Voice is the natural and primary mode of communication in humans. Our ability to communicate with everyday consumer devices through a natural interface like voice is an order of magnitude faster and easier than using a keyboard, mouse, or even touch and gestures. Devices such as cellphones or tablets, digital cameras, wearable devices, Smart TVs, remote controls, home appliances, and others,can enrich the user experience by offering hands-free voice-activated commands through embedded speech recognition. Numerous announcements made by device manufacturers offering voice activation on high-end devices, undeniably validates it as a key driver in the near future. According to research firm BCC Research, the global voice recognition end-market for consumers reached $29.5 billion in 2012, and is expected to grow to $65.1 billion in 2017, a CAGR of 17.2%.

Speech recognition is a computationally intensive technology. Solutions available on the market today are software based and available only on high-end devices that have adequate resources. Software solutions require a large memory footprint and significant host processing power (most often an additional DSP or assistance through the cloud). These requirements lead to higher power consumption, increased latency, and cost, thus making embedded speech recognition very expensive and prohibitive for resource constrained low to mid-range devices.

SimSim – 3iLogic-Designs’ Speech Recognition Engine

3iLogic-Designs’ SimSim™ IP core, eliminates these constraints by delivering high performance and ultra-low power, in an extremely small footprint without sacrificing features or accuracy. Localized processing removes dependency on cloud connectivity and provides very fast and deterministic response – always, everywhere.
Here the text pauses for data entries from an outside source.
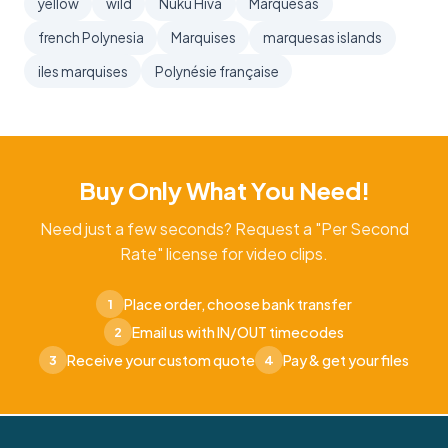
yellow
wild
Nuku Hiva
Marquesas
french Polynesia
Marquises
marquesas islands
iles marquises
Polynésie française
Buy Only What You Need!
Need just a few seconds? Request a "Per Second
Rate" license for video clips.
Place order, choose bank transfer
1
Email us with IN/OUT timecodes
2
Receive your custom quote
Pay & get your files
3
4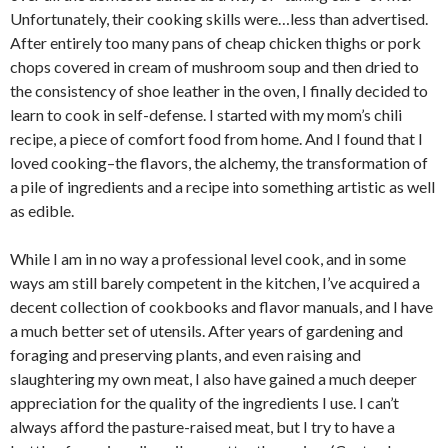
Unfortunately, their cooking skills were…less than advertised.
After entirely too many pans of cheap chicken thighs or pork
chops covered in cream of mushroom soup and then dried to
the consistency of shoe leather in the oven, I finally decided to
learn to cook in self-defense. I started with my mom’s chili
recipe, a piece of comfort food from home. And I found that I
loved cooking–the flavors, the alchemy, the transformation of
a pile of ingredients and a recipe into something artistic as well
as edible.
While I am in no way a professional level cook, and in some
ways am still barely competent in the kitchen, I’ve acquired a
decent collection of cookbooks and flavor manuals, and I have
a much better set of utensils. After years of gardening and
foraging and preserving plants, and even raising and
slaughtering my own meat, I also have gained a much deeper
appreciation for the quality of the ingredients I use. I can’t
always afford the pasture-raised meat, but I try to have a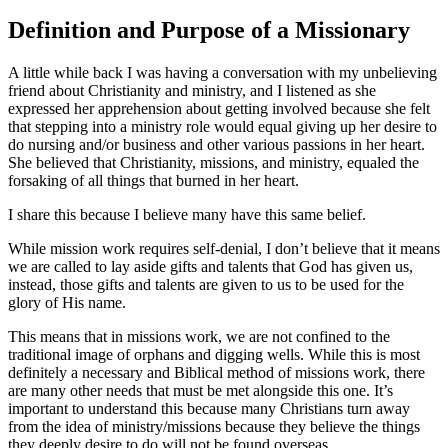
Definition and Purpose of a Missionary
A little while back I was having a conversation with my unbelieving
friend about Christianity and ministry, and I listened as she
expressed her apprehension about getting involved because she felt
that stepping into a ministry role would equal giving up her desire to
do nursing and/or business and other various passions in her heart.
She believed that Christianity, missions, and ministry, equaled the
forsaking of all things that burned in her heart.
I share this because I believe many have this same belief.
While mission work requires self-denial, I don’t believe that it means
we are called to lay aside gifts and talents that God has given us,
instead, those gifts and talents are given to us to be used for the
glory of His name.
This means that in missions work, we are not confined to the
traditional image of orphans and digging wells. While this is most
definitely a necessary and Biblical method of missions work, there
are many other needs that must be met alongside this one. It’s
important to understand this because many Christians turn away
from the idea of ministry/missions because they believe the things
they deeply desire to do will not be found overseas.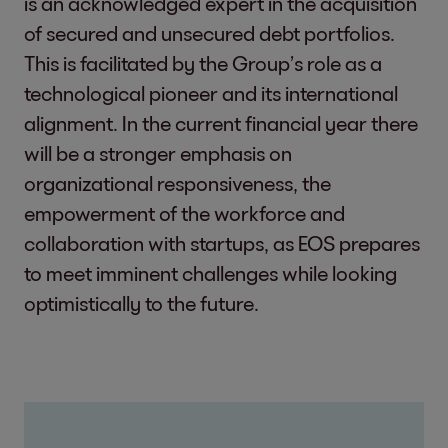
is an acknowledged expert in the acquisition
of secured and unsecured debt portfolios.
This is facilitated by the Group’s role as a
technological pioneer and its international
alignment. In the current financial year there
will be a stronger emphasis on
organizational responsiveness, the
empowerment of the workforce and
collaboration with startups, as EOS prepares
to meet imminent challenges while looking
optimistically to the future.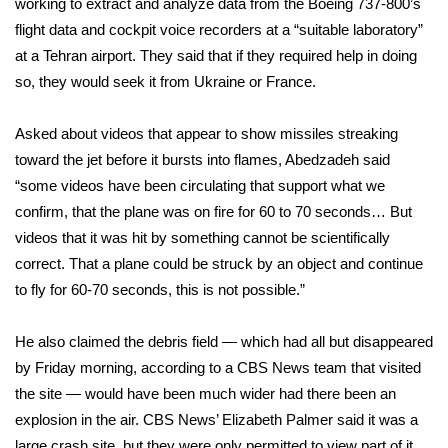
working to extract and analyze data from the Boeing 737-800’s
flight data and cockpit voice recorders at a “suitable laboratory”
Area Closings
at a Tehran airport. They said that if they required help in doing
so, they would seek it from Ukraine or France.
Local River Forecast
Asked about videos that appear to show missiles streaking
WCBI Weather Radios
toward the jet before it bursts into flames, Abedzadeh said
“some videos have been circulating that support what we
Weather Whys
confirm, that the plane was on fire for 60 to 70 seconds… But
Weather Safety Information
videos that it was hit by something cannot be scientifically
correct. That a plane could be struck by an object and continue
Contests
to fly for 60-70 seconds, this is not possible.”
Viewers Choice Awards 2026
He also claimed the debris field — which had all but disappeared
by Friday morning, according to a CBS News team that visited
2026 March Mayhem 3 in 1
the site — would have been much wider had there been an
explosion in the air. CBS News’ Elizabeth Palmer said it was a
WCBI Cutest Couple 2026
large crash site, but they were only permitted to view part of it.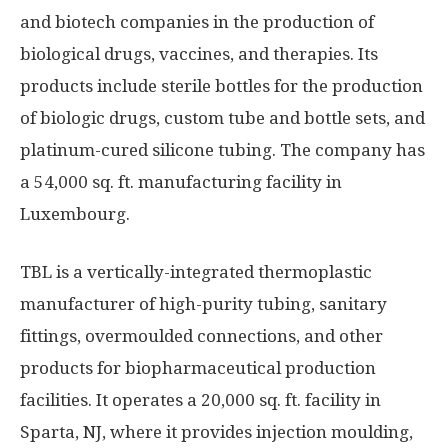
and biotech companies in the production of
biological drugs, vaccines, and therapies. Its
products include sterile bottles for the production
of biologic drugs, custom tube and bottle sets, and
platinum-cured silicone tubing. The company has
a 54,000 sq. ft. manufacturing facility in
Luxembourg.
TBL is a vertically-integrated thermoplastic
manufacturer of high-purity tubing, sanitary
fittings, over­moulded connections, and other
products for biopharmaceutical production
facilities. It operates a 20,000 sq. ft. facility in
Sparta, NJ, where it provides injection moulding,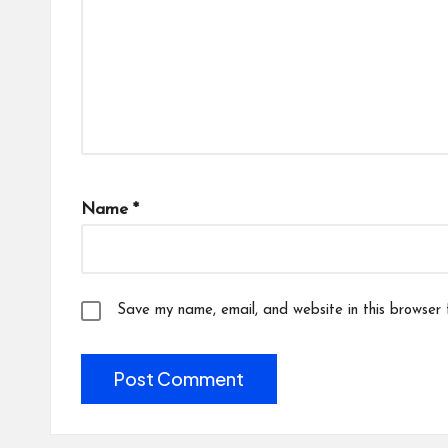
Name
*
Save my name, email, and website in this browser 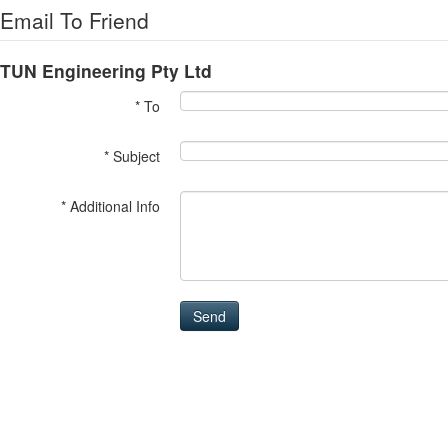
Email To Friend
TUN Engineering Pty Ltd
* To
* Subject
* Additional Info
Send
SimSim can easily be integrated into ASSP, MCUs, ASICs, and FPGAs as appropriate.

The core takes spoken audio input in the form of 16 bit data (16 Khz or 8 khz), through Silence filtering, Feature vector generation, Senone scoring, Viterbi decoding and generates a result database. This database is analyzed by the host SW to interpret the spoken utterance.

Some of the key features of SimSim IP are as follows:

  • High-performance, Ultra low-power solution for localized, Vocal UI
  • Synthesizable solution that easily integrates into microcontrollers, application processors, ASICs and FPGAs
  • Small silicon foot print (135K gates)
  • “Always On” capability that includes Voice Activity Detection (VAD) and Keyword spotting (with or without speaker verification)
  • Highly accurate Speaker Independent solution that requires no user training
  • Language independent architecture
  • Programmable keyword, dictionary, grammar
  • Simple to complex grammar design with Java Speech grammar support
  • Scalable vocabulary
  • 16/8 kHz audio support
  • Host processor agnostic and works with embedded or external system memories
  • Development tools and APIs provided